他方で、地域連携においても取り組みの拡大は進み、神戸映画資料館や公益財団法人淡路人形協会といった地域の文化を支える学外諸団体との連携を深めてきました。2017年に国際文化学部が発達科学部と統合され国際人間科学部が設立されてからは、それに呼応して、観光まちづくりといった国際文化学研究科にとって新しいテーマにも取り組みの幅を広げてきました。

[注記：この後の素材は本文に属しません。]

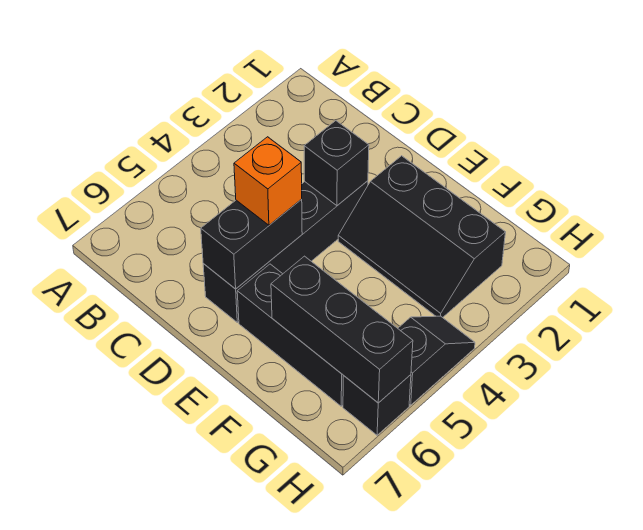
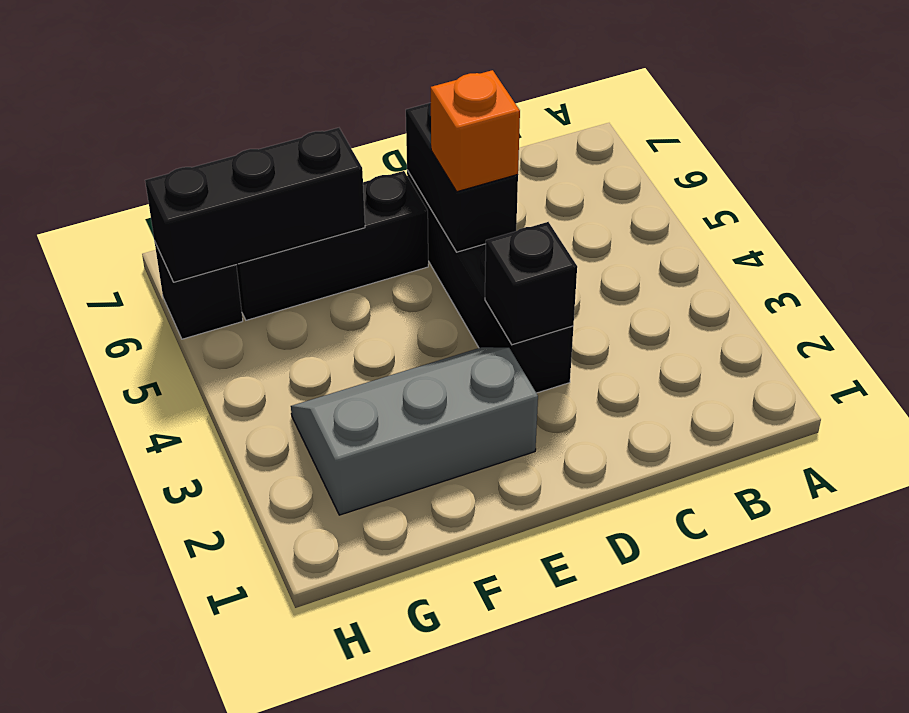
black slope E2:G3 level 1 top 2 -> grey slope E2:G3 level 1 top 2
black slope H4:H5 level 1 top 5 -> none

こうした一連の取り組みの展開を踏まえ、2022年4月、国際文化学研究推進センターは国際文化学研究推進インスティテュート(Research Institute for Promoting Intercultural Studies, Promis)に発展的に改組し、そのもとに移住・移民研究センターと地域連携センターを設置するとともに、研究開発部門、国際交流部門、重点研究部門の3基幹部門を置くことになりました。この新しい統合的組織のもとで、国際文化学研究推進インスティテュートは国際文化学研究科の研究プラットフォームとして、さらなる今後の取り組みを進めていきます。

シンボルマークの制定

2022年4月、国際文化学研究推進センターは国際文化学研究推進インスティテュートに改組し、2センター3基幹部門を擁する研究プラットフォームとして出発しました。組織はセンターからインスティテュートに変わりましたが、組織の略称としてPromisを引き続き使用し、これまで培ってきた理念とアイデンティティを引き継いでいく気持ちを新たにしました。この改組と継承をきっかけとして、わたしたちPromisの理念とアイデンティティを誰の目にもわかりやすく示すため、このたびシンボルマークを制定しました。気鋭のアートディレクター、グラフィックデザイナーである佐藤大介氏にデザインを依頼。2022年6月21日にお目見えしました。

シンボルマークとロゴマークとの組み合わせ例①

シンボルマーク:当組織の理念を象徴する画像
ロゴマーク:当組織の英文頭文字Promis

このシンボルマークは、Promisの頭文字であるPを吹き出しに見立て、この吹き出しをふたつ、上下に重ね合わせたかたちをしています。ふたつの吹き出しは、異なる者のあいだでの対話をイメージしています。対話がつねに成り立つとは限りません。しかしわたしたちは、対話の可能性を粘り強く探る努力を続けていきたいと願い、その願いをこのシンボルマークのなかに込めました。

組織紹介

移住・移民研究センター

地域連携センター

部門一覧

研究開発部門

国際文化学にかかわる研究開発、共同研究プロジェクト等の推進に関する業務、ならびに研究プロジェクトの研究成果の発信のための大型シンポジウムの企画・開催に関する業務を行います。

国際連携ネットワーク部門

外国の研究機関との連携に伴う研究者の招聘と派遣、協定校からの招聘教員の講演会・特別講義などの企画と開催、外国人研究者の受け入れに関する業務を行います。

重点研究部門

国際文化学に関わる研究プロジェクトのうち、重点的な研究プロジェクトの推進に関する業務を行います。